## TO DO:
Repeat the lines from the line containing "晋州市委副书记尹立仓宣布2024年第十届河北·晋州围裙" up to and including the line containing "染、服装、制帽、毛巾等行业。我们要充分利用展销会的舞", keeping every character as it appears.
======== DATASET ENTRIES
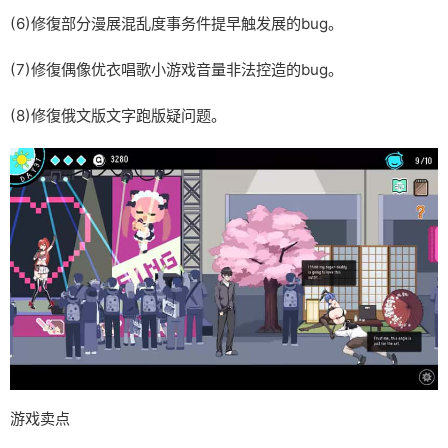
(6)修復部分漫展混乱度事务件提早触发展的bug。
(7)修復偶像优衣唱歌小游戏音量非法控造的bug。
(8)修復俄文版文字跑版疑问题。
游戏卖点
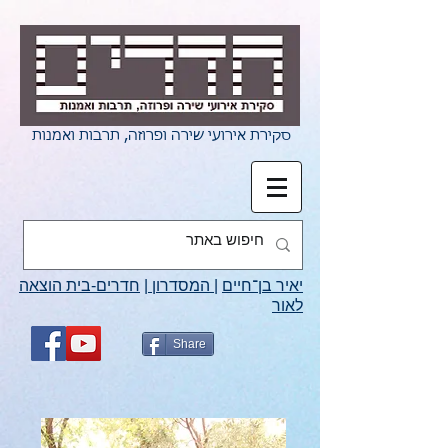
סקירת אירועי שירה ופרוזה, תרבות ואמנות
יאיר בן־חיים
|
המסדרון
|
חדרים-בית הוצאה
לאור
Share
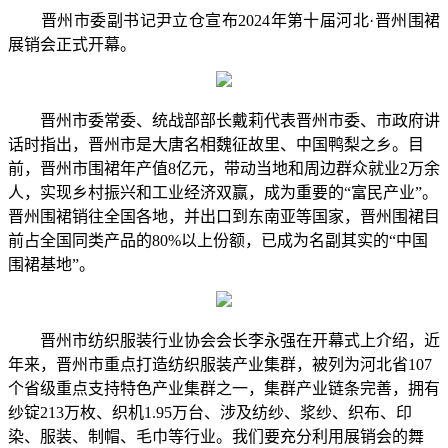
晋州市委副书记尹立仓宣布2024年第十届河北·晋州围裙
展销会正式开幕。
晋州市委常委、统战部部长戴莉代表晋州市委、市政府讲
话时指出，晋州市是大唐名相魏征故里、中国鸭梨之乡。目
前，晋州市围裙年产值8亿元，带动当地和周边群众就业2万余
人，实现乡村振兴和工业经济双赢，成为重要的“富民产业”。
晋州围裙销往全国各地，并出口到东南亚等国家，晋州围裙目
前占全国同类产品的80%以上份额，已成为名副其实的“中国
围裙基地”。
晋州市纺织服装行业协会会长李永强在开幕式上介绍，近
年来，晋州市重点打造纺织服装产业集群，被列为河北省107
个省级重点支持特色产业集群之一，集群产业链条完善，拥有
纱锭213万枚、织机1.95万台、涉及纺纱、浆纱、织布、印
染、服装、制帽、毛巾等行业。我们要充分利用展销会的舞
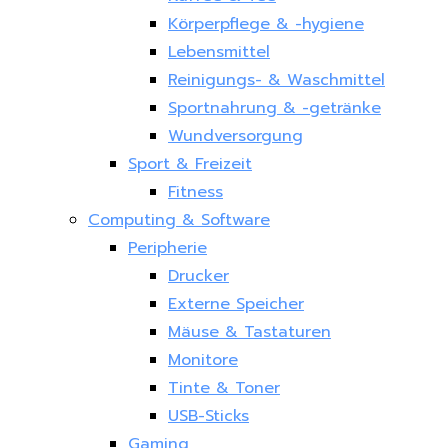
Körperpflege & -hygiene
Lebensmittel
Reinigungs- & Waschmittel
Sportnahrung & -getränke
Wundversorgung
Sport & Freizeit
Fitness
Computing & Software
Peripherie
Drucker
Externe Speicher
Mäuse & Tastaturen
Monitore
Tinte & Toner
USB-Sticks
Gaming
================
======== DATASET ENTRIES
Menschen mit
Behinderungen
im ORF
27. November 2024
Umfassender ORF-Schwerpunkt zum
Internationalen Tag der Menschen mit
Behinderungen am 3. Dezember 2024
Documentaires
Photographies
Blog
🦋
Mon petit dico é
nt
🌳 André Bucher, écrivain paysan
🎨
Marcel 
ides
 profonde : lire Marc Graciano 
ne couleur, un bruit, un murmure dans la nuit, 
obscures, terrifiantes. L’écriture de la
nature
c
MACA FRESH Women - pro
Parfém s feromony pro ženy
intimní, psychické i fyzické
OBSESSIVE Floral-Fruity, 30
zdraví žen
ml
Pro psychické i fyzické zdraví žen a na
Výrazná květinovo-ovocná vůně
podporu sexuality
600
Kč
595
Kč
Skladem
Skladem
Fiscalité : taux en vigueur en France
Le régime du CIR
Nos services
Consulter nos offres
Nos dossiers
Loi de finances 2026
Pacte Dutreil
================
## YOUR RESPONSE:
晋州市委副书记尹立仓宣布2024年第十届河北·晋州围裙
展销会正式开幕。
晋州市委常委、统战部部长戴莉代表晋州市委、市政府讲
话时指出，晋州市是大唐名相魏征故里、中国鸭梨之乡。目
前，晋州市围裙年产值8亿元，带动当地和周边群众就业2万余
人，实现乡村振兴和工业经济双赢，成为重要的“富民产业”。
晋州围裙销往全国各地，并出口到东南亚等国家，晋州围裙目
前占全国同类产品的80%以上份额，已成为名副其实的“中国
围裙基地”。
晋州市纺织服装行业协会会长李永强在开幕式上介绍，近
年来，晋州市重点打造纺织服装产业集群，被列为河北省107
个省级重点支持特色产业集群之一，集群产业链条完善，拥有
纱锭213万枚、织机1.95万台、涉及纺纱、浆纱、织布、印
染、服装、制帽、毛巾等行业。我们要充分利用展销会的舞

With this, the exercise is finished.